Paris 2024 Unveils Medals Featuring Fragments of Original Eiffel Tower
The medals for the 2024 Olympic and Paralympic Games in Paris will contain a fragment weighing 18 grams from the original 1889 Eiffel Tower.
Paris 2024 Olympic and Paralympic medals will each contain an 18-gram fragment of the original 1889 Eiffel Tower, organizers announced Thursday.
"We had to find a symbol of the country and the capital, the Eiffel Tower. We couldn't just settle for drawing it on the medal; we had to find the link," said Organizing Committee President, former canoeist Tony Estanguet, the only Frenchman to win three golds in three different Games.
Each of the more than 5,000 medals to be distributed during the Games starting July 26th will embed a piece of the city's most visited monument and a symbol of the country.
"The most sought-after metal of the Games, gold, silver, and bronze, combined with the country's most precious metal, the national symbol.

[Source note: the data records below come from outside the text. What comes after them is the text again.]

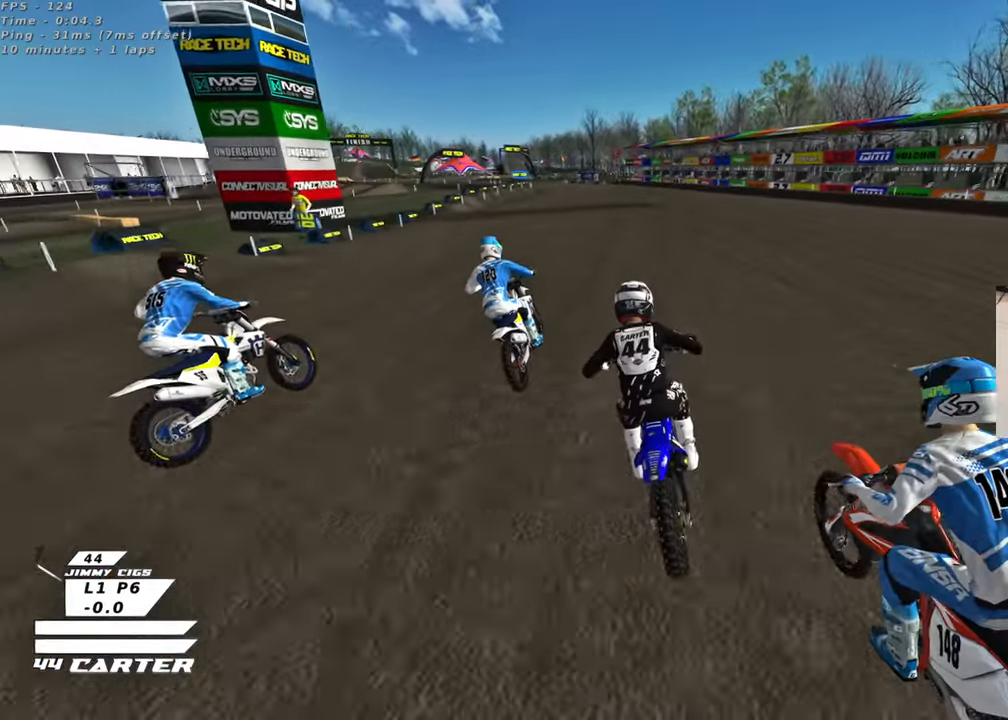
{"buttons": [], "left_stick": "center", "right_stick": "center", "events": [[150, "left_stick", "center"]]}
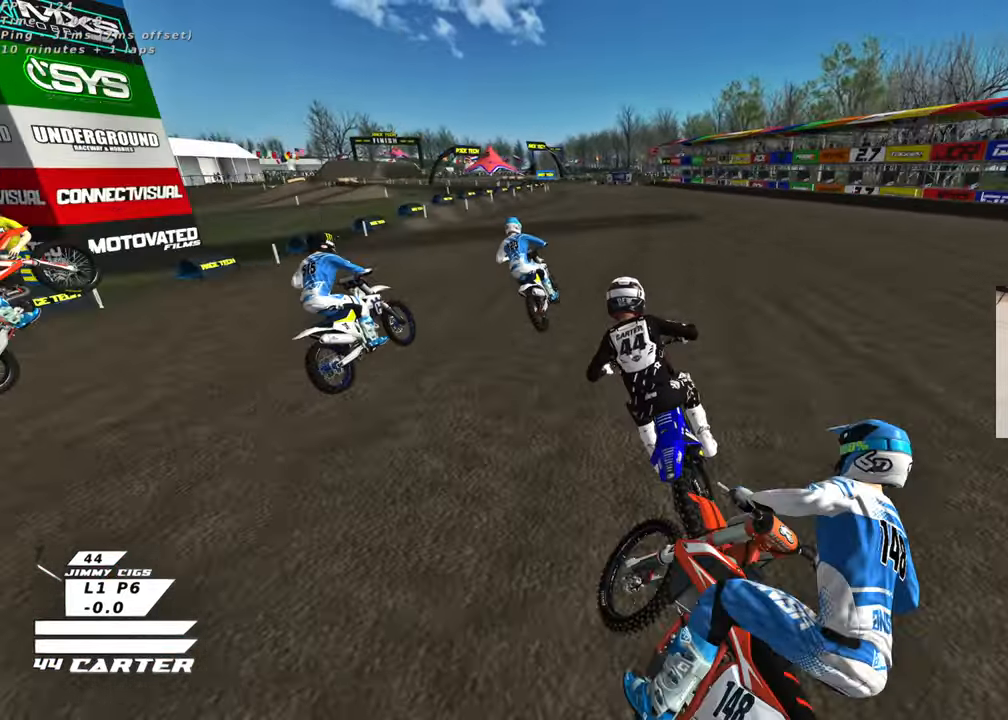
{"buttons": [], "left_stick": "right", "right_stick": "center", "events": [[200, "A", "down"], [383, "A", "up"], [417, "left_stick", "right"]]}
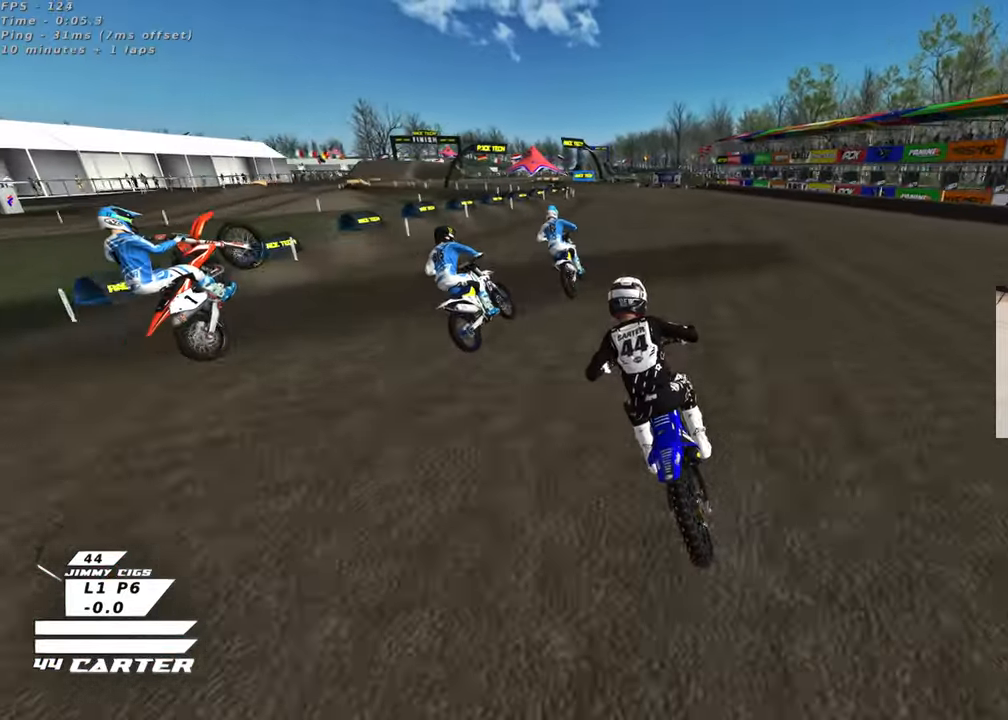
{"buttons": [], "left_stick": "center", "right_stick": "center", "events": [[33, "left_stick", "center"], [333, "left_stick", "left"], [483, "left_stick", "center"]]}
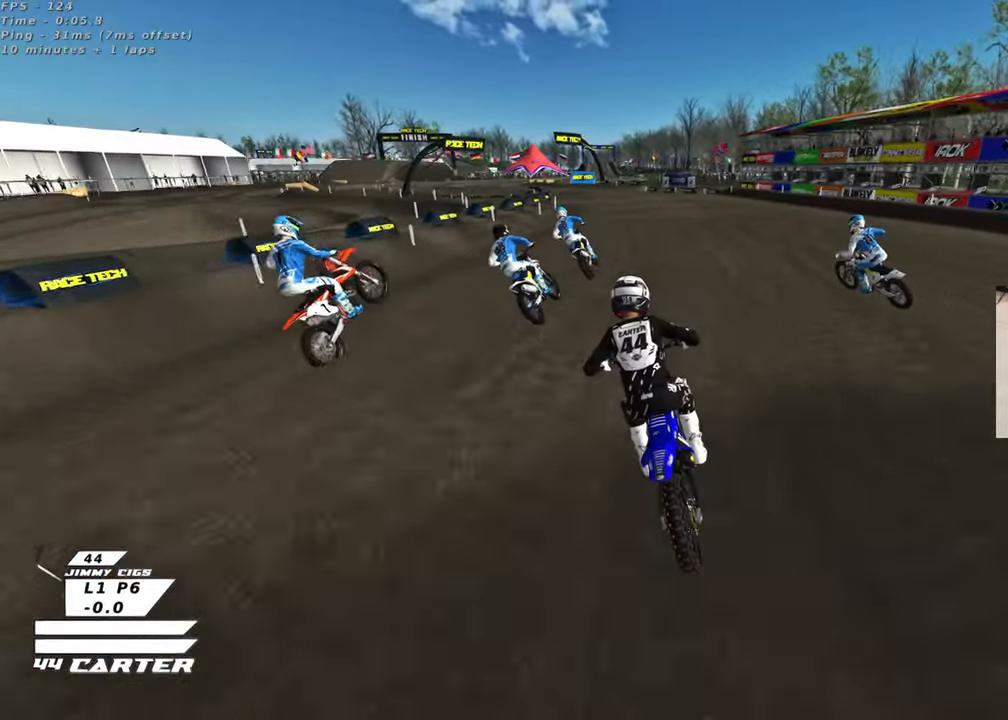
{"buttons": [], "left_stick": "left", "right_stick": "center", "events": [[133, "A", "down"], [167, "left_stick", "left"], [267, "left_stick", "center"], [317, "A", "up"], [500, "left_stick", "left"]]}
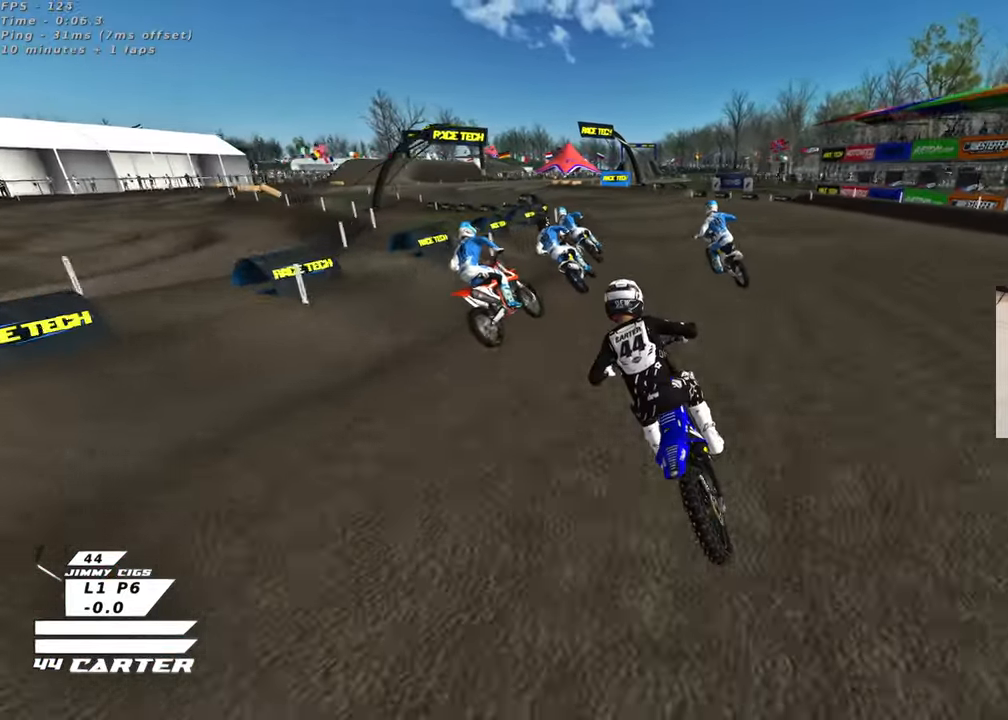
{"buttons": [], "left_stick": "center", "right_stick": "center", "events": [[33, "X", "down"], [50, "L2", "down"], [133, "X", "up"], [217, "left_stick", "center"], [233, "X", "down"], [300, "X", "up"], [367, "L2", "up"]]}
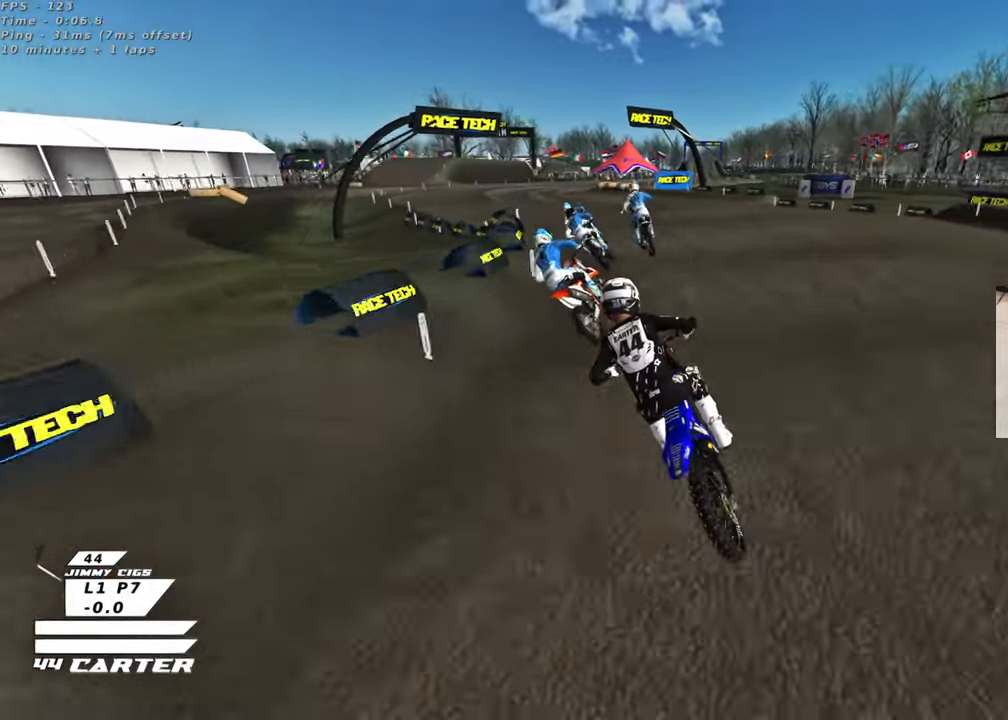
{"buttons": [], "left_stick": "center", "right_stick": "center", "events": []}
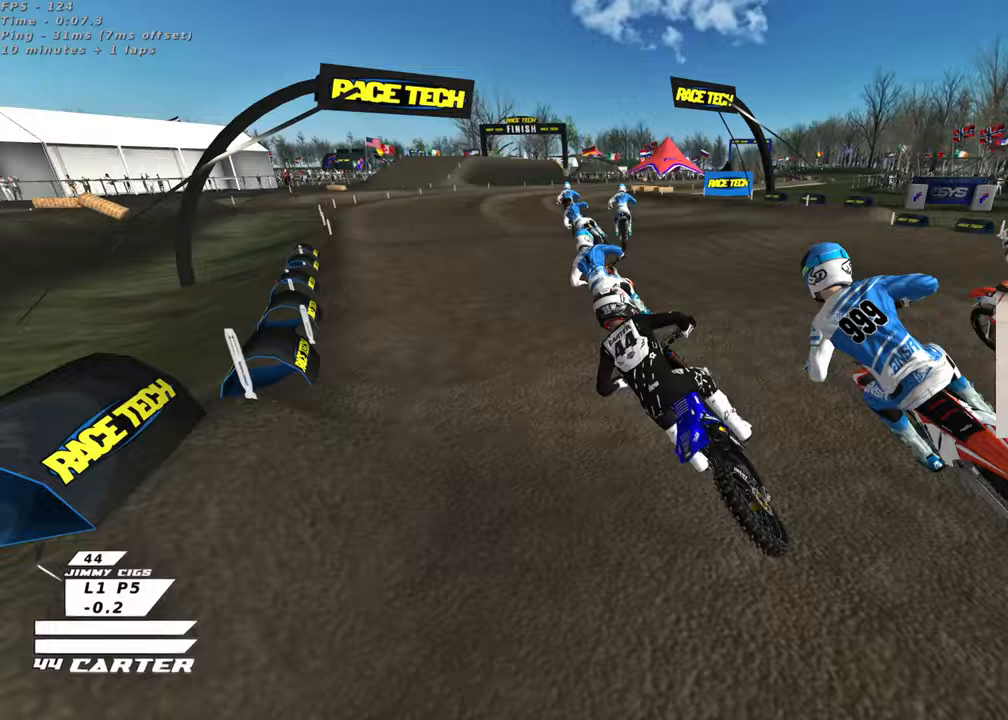
{"buttons": [], "left_stick": "up-right", "right_stick": "center", "events": [[150, "left_stick", "right"], [350, "A", "down"], [417, "left_stick", "up-right"], [500, "A", "up"]]}
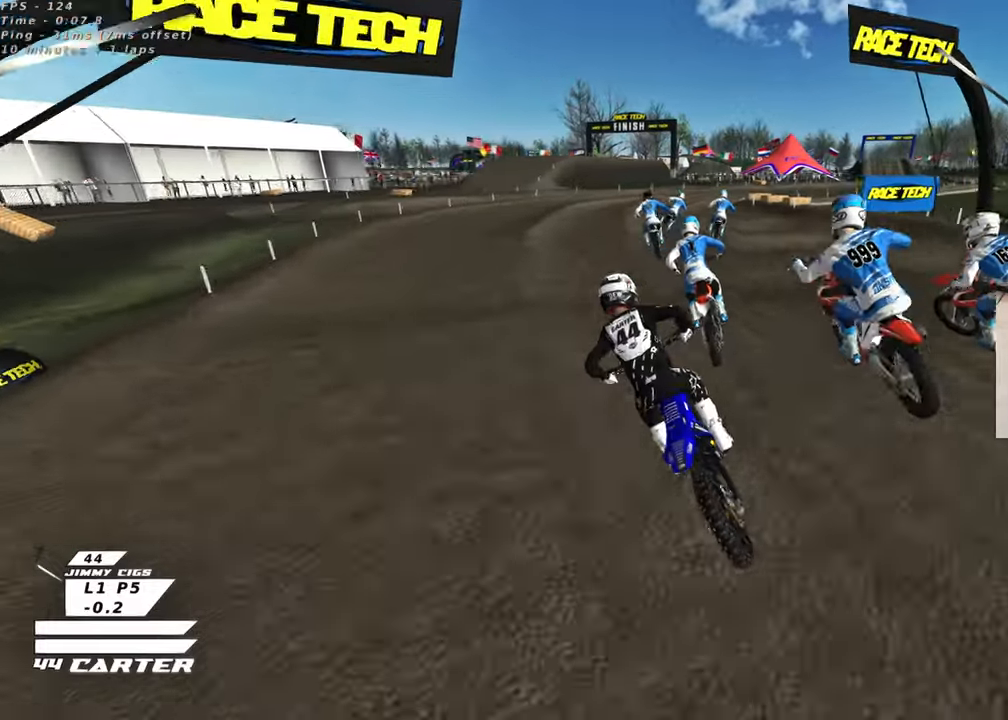
{"buttons": [], "left_stick": "up-right", "right_stick": "center", "events": [[350, "X", "down"], [467, "X", "up"]]}
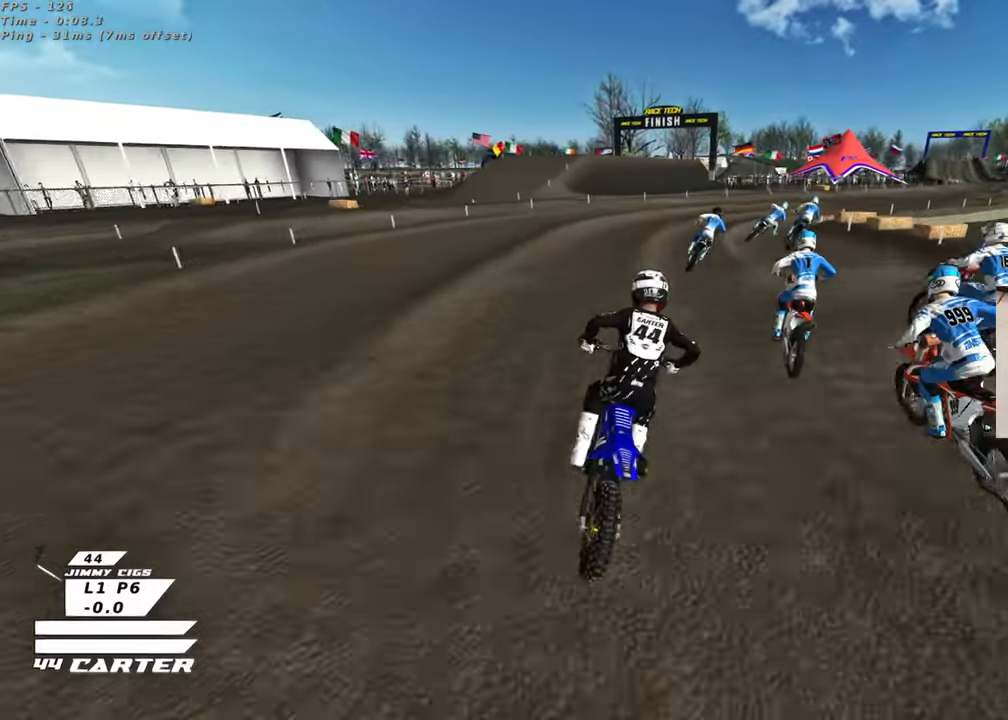
{"buttons": [], "left_stick": "up-right", "right_stick": "center", "events": [[267, "A", "down"], [367, "left_stick", "center"], [400, "A", "up"], [450, "left_stick", "up-right"]]}
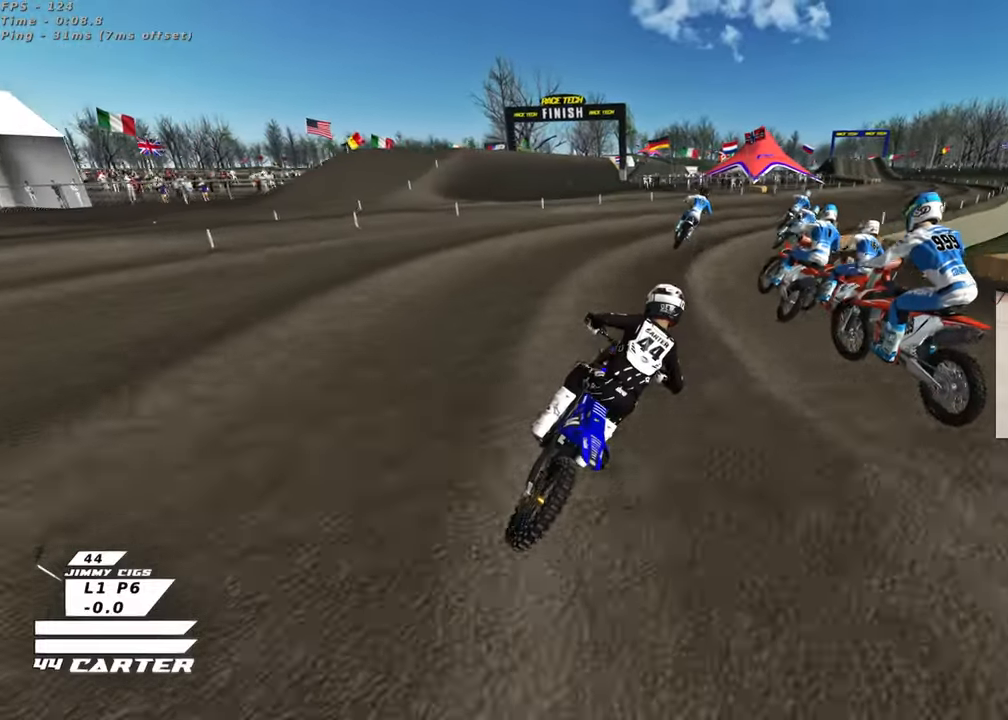
{"buttons": [], "left_stick": "up", "right_stick": "center", "events": [[350, "left_stick", "up"]]}
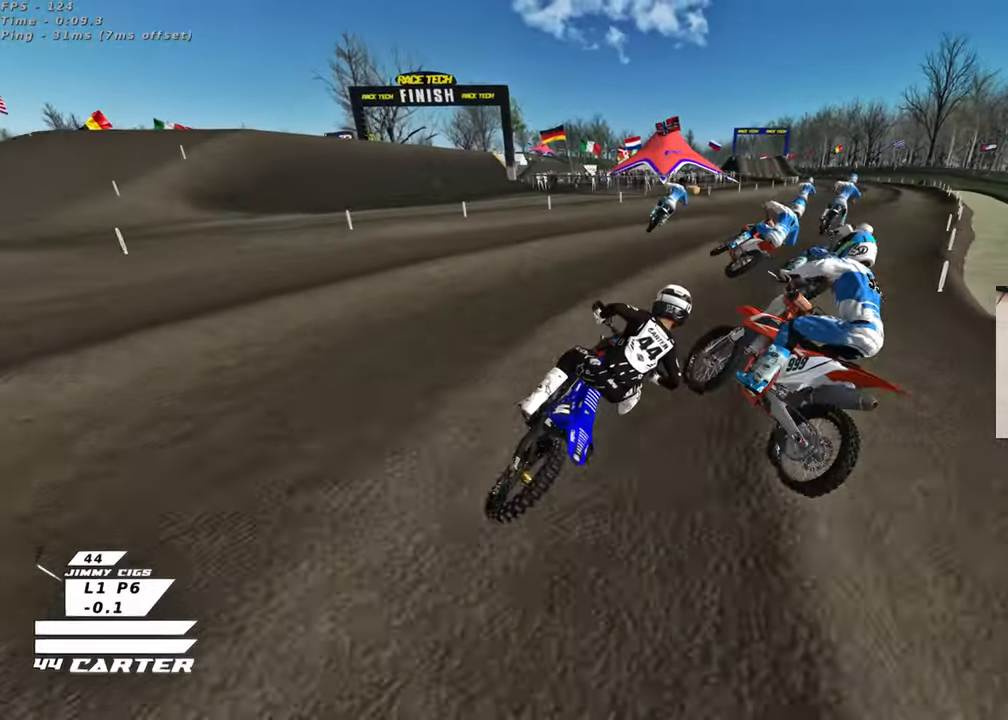
{"buttons": [], "left_stick": "up", "right_stick": "center", "events": [[33, "left_stick", "center"], [133, "A", "down"], [267, "A", "up"], [433, "left_stick", "up"]]}
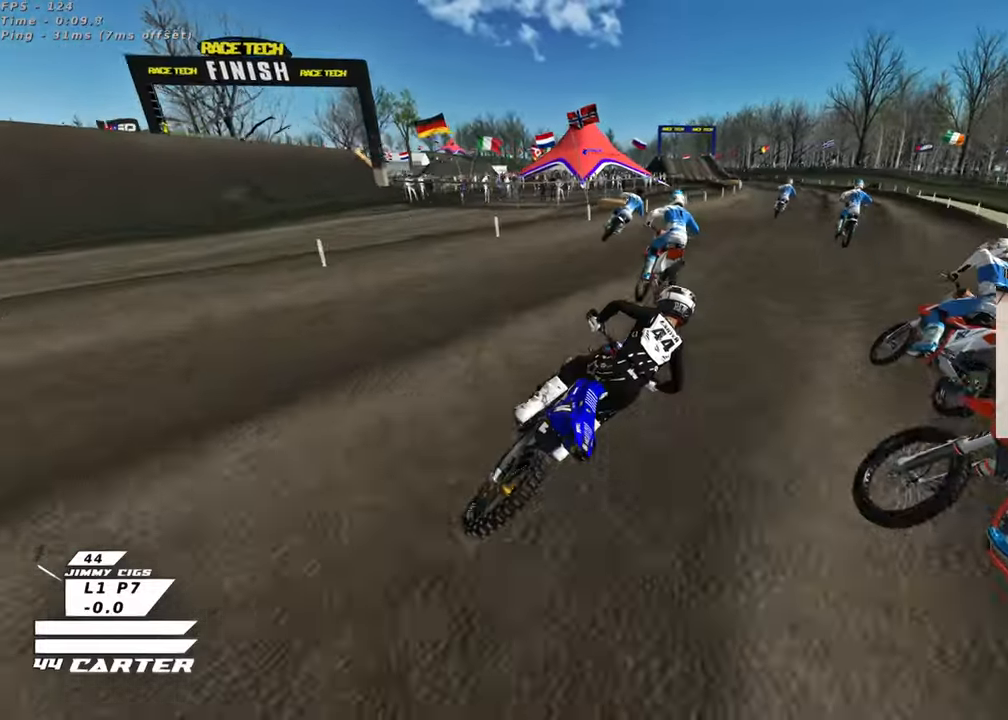
{"buttons": [], "left_stick": "up-left", "right_stick": "center", "events": [[17, "X", "down"], [83, "left_stick", "up-left"], [117, "X", "up"], [283, "left_stick", "down-left"], [317, "A", "down"], [367, "left_stick", "up-left"], [483, "A", "up"]]}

It's a meeting between both," he added.
Estanguet said they sought "something that symbolized the athletes' effort but was also a jewel," so they collaborated with Chaumet, one of the world's most renowned jewelers, located in the luxurious Place Vendôme.
"Each edition is represented by its medals, and it was important for ours to be as beautiful as possible, showing the best of France and carrying a strong message," said Estanguet, who noted they also drew inspiration from the medals of the 1900 and 1924 Games, both in Paris.
Athletes also participated in the design through the commission led by former Olympic medalist Martin Fourcade, France's most decorated athlete, who said, "Nothing is more symbolic than taking a piece of French heritage."
The gold design represents a sun, aiming to highlight the country's radiance, with the hexagonal fragment - a nod to France's map shape - of the Eiffel Tower in the center, found in the archives of the "iron lady's" workshops.
On the other side, the International Olympic Committee (IOC) requires the goddess Athena emerging from Athens' Panathenaic Stadium, linking to the ancient Games.
But Paris has been allowed to include a drawing of the Eiffel Tower on that side too, in homage to Baron Pierre de Coubertin, father of the modern Olympic Games.
For the Paralympic Games, which will also feature an Eiffel Tower fragment, the view of the monument is from below, and the inscriptions are in braille, the language for the blind created by the Frenchman Louis Braille in 1825.
Paralympian athlete Beatriz Hass, with 20 medals, the most by any Frenchwoman, emphasized the importance of treating the medal "like a jewel."
"It's the first time a jeweler has designed medals for any Games, it's quite a symbol," said Antoine Arnault, heir to the luxury brand group LVMH, owner of Chaumet.
With this initiative, Paris 2024 "continues its ambition" to create "Games that leave a mark," estimated Estanguet, behind ideas like holding the opening ceremony on the Seine or certain sports at capital landmarks like the Eiffel Tower, the Grand Palais, or Place de la Concorde.